■ **Required action 1**
In the abstract on FcalphaR cross-linking, which two tyrosine kinases besides Lyn and Btk are newly shown to be recruited to rafts?
■ **Required action 2**
Rewrite the paragraph of the abstract on FcalphaR cross-linking that begins "The human IgA Fc receptor (FcalphaR, CD89) triggers" as a short bulleted list that keeps its main facts.

■ **Text passage**
----------

IgA Fc receptor (FcalphaR) cross-linking recruits tyrosine kinases, phosphoinositide kinases and serine/threonine kinases to glycolipid rafts

Abstract

The human IgA Fc receptor (FcalphaR, CD89) triggers several important physiological functions, including phagocytosis, NADPH oxidase activation and antigen presentation. Efforts are underway to delineate FcalphaR signal-transduction pathways that control these functions. In a previous study, we demonstrated that cross-linking of FcalphaR increased its partitioning into membrane glycolipid rafts and was accompanied by gamma-chain-dependent recruitment and phosphorylation of the tyrosine kinases Lck/Yes-related novel protein tyrosine kinase (Lyn) and Bruton's tyrosine kinase (Btk). Here we have performed a more extensive characterization of signalling effectors recruited to rafts on FcalphaR cross-linking. We demonstrate that in addition to tyrosine kinases Lyn and Btk, FcalphaR cross-linking also recruits B-lymphocyte kinase (Blk) and spleen tyrosine kinase (Syk) to rafts. We show recruitment of phosphoinositide kinases, including 3-phosphoinositide 3-kinase and phospholipase Cgamma2, and serine/threonine kinases such as protein kinase C (PKC) alpha, PKCepsilon, and protein kinase B (PKB) alpha. This suggests that lipid rafts serve as sites for FcalphaR-triggered recruitment of multiple classes of signalling effectors. We further demonstrate that tyrosine kinases and PKCalpha have a sustained association with rafts, whereas phosphoinositide 3-kinase and its downstream effectors have a transient association with rafts. This is consistent with temporally regulated divergence of FcalphaR signalling pathways in rafts. Furthermore, we suggest the spatial separation of signalling effectors by transport of phosphoinositide 3-kinase, phosphoinositide-dependent kinase 1, PKBalpha and PKCepsilon to endocytic compartments containing internalized FcalphaR.

----------

■ **Material provided**
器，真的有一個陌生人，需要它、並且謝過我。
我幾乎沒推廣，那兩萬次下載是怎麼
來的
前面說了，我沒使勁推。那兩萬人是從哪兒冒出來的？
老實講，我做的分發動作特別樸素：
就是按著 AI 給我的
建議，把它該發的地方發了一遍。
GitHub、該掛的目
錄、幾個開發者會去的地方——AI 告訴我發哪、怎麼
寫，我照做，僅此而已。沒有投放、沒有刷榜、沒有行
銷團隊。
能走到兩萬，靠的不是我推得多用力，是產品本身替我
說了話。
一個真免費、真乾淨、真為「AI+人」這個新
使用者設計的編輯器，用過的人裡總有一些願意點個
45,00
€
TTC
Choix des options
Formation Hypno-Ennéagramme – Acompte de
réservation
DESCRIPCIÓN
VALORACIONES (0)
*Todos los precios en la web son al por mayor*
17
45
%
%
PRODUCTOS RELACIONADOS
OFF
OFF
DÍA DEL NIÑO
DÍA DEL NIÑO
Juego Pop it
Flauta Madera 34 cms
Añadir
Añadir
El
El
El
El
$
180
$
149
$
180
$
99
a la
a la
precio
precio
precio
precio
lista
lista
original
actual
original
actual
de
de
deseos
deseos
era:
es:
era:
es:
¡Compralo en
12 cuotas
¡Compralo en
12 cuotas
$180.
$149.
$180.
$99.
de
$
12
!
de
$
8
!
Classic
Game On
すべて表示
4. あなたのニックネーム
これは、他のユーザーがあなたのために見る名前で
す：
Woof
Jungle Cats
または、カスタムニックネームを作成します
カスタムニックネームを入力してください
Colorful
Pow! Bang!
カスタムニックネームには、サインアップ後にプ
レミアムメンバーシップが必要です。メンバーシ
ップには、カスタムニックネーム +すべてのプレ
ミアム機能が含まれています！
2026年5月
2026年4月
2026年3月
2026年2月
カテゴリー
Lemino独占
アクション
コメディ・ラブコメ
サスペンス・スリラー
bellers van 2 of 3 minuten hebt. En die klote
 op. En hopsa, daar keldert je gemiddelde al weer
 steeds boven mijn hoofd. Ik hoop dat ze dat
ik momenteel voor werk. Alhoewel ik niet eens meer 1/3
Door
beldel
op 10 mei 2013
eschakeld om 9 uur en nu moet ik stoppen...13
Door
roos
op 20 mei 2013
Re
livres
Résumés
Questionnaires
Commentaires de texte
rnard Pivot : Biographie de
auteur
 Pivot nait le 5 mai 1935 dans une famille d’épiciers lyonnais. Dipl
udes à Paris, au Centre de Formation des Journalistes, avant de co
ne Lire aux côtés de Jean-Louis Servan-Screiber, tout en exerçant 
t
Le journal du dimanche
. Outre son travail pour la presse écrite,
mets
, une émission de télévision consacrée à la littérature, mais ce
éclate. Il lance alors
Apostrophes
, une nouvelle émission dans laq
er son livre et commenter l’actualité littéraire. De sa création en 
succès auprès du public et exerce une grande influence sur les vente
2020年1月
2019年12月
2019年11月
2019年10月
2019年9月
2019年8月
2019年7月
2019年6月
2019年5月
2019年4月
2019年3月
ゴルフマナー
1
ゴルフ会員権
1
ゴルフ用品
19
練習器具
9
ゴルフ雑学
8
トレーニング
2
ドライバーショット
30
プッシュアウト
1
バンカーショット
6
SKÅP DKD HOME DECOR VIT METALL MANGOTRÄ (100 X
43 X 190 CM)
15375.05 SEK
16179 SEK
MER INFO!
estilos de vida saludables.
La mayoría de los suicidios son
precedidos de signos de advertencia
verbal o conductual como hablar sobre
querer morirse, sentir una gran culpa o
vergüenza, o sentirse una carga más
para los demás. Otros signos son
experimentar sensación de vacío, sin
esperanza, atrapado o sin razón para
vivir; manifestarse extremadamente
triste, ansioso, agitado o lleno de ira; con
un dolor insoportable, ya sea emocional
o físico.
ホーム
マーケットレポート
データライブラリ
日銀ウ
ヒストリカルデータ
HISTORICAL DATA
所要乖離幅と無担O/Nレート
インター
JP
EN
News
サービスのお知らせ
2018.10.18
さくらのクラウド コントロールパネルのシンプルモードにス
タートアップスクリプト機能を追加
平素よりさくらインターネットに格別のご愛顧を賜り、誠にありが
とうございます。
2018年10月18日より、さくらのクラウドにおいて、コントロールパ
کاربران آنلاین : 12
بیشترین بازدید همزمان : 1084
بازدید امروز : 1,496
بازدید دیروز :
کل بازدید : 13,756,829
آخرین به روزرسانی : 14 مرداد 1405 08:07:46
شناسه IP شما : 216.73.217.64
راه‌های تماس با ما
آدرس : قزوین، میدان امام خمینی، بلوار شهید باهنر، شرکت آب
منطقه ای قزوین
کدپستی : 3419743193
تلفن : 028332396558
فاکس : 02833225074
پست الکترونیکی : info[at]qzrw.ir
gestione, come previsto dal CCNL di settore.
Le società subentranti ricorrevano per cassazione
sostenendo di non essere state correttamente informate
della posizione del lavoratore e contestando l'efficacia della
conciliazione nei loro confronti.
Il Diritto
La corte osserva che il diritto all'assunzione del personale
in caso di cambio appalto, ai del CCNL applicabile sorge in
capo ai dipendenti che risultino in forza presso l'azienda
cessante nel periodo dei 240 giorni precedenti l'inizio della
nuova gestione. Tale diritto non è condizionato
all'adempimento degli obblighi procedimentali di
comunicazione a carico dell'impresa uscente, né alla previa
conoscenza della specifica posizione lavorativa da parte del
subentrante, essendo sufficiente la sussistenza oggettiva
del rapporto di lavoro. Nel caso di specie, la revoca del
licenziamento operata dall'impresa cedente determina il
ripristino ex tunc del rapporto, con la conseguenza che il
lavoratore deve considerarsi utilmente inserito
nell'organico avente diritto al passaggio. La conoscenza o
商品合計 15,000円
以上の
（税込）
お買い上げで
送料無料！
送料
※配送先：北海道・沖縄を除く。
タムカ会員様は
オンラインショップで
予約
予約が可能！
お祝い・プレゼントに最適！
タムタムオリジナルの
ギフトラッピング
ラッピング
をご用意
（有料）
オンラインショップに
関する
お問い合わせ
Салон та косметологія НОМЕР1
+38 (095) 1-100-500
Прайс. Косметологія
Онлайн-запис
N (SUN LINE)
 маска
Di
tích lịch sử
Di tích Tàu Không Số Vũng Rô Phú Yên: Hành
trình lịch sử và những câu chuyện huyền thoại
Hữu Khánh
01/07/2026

----------

■ **Task response 1**
B-lymphocyte kinase (Blk) and spleen tyrosine kinase (Syk).

■ **Task response 2**
- FcalphaR (CD89), the human IgA Fc receptor, triggers phagocytosis, NADPH oxidase activation and antigen presentation.
- A previous study showed that cross-linking FcalphaR increased its partitioning into glycolipid rafts, with gamma-chain-dependent recruitment and phosphorylation of the tyrosine kinases Lyn and Btk.
- This study shows that cross-linking also recruits the tyrosine kinases Blk and Syk to rafts.
- Phosphoinositide kinases (phosphoinositide 3-kinase, phospholipase Cgamma2) and serine/threonine kinases (PKCalpha, PKCepsilon, PKBalpha) are also recruited, suggesting that rafts serve as sites for recruiting multiple classes of signalling effectors.
- Tyrosine kinases and PKCalpha stay associated with rafts, while phosphoinositide 3-kinase and its downstream effectors associate only transiently, consistent with temporally regulated divergence of signalling.
- Phosphoinositide 3-kinase, phosphoinositide-dependent kinase 1, PKBalpha and PKCepsilon are suggested to move to endocytic compartments containing internalized FcalphaR, spatially separating signalling effectors.